The European Space Agency (ESA)’s Euclid space telescope has sent back its first scientific images, and they are absolutely stunning. Each of the five images of the glowing cosmic objects will eventually be part of Euclid’s 3D map of the universe, the ultimate goal of which is to understand the dark components of our universe.
Euclid launched on July 1 and now stands about 1.5 million kilometers from Earth. Over the next six years, it is expected to image about one-third of the sky, creating the most detailed 3D map of the universe ever made. This map will give researchers an unprecedented window into the large-scale structure of the universe, helping them understand the behavior of dark matter and dark energy on the cosmic scale and how it may deviate from our current understanding of physics and cosmology.
Dark matter and dark energy are invisible, hence the nickname “dark”, so the only way to detect their behavior is through images of visible objects, like the one Euclid has now released. The first of these images shows the Horsehead Nebula, located in the Orion constellation 1375 light years from Earth. This nebula is well known, but the incredible detail in this new image could allow scientists to see new stars and even young planets.
This is a sparkling cluster of hundreds of thousands of stars A globular cluster called NGC 6397. The sheer scale of these clusters means that it is difficult to capture them in detail without many observations, but Euclid’s large field of view makes this possible. Researchers aren’t sure whether globular clusters are underlying dark matter haloes, a question that may be answered by Euclid’s measurements.
Each of the above pictures shows a galaxy. On the left is the spiral galaxy IC 342, nicknamed the Hidden Galaxy because it is located on the other side of the Milky Way disk from Earth, making it difficult to observe through all the stars, gas, and dust. This galaxy contains many globular clusters and is very similar to our own Galaxy, making it an excellent point of comparison to understand whether a galaxy is normal or unusual.
The irregular galaxy at right is NGC 6822, representative of a type of galaxy that was common in the early universe. Many of these smaller galaxies with less obvious structure merged over time and became more massive galaxies such as the Milky Way or the Hidden Galaxy. During its mission, Euclid will observe billions of galaxies, and mark each one’s location in the greater cosmic web.
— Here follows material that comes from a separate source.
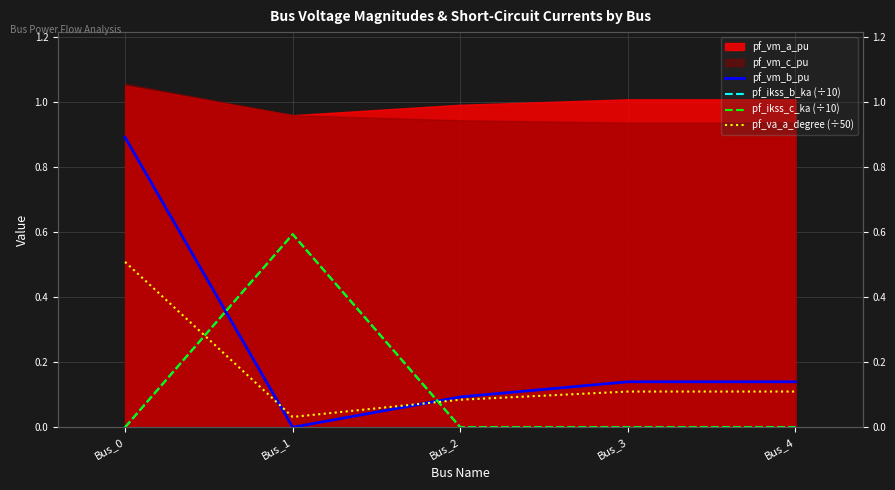

At which label is pf_ikss_b_ka (÷10) closest to 0?

Bus_0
Although this image may appear to be a single irregular galaxy or globular cluster at first glance, it actually shows over 100,000 galaxies. About 1000 of them, in the foreground of the image, belong to the Perseus galaxy cluster. Many of them have never been seen before. Such massive structures are only possible due to the influence of dark matter, so such observations will be important to ascertain its true nature.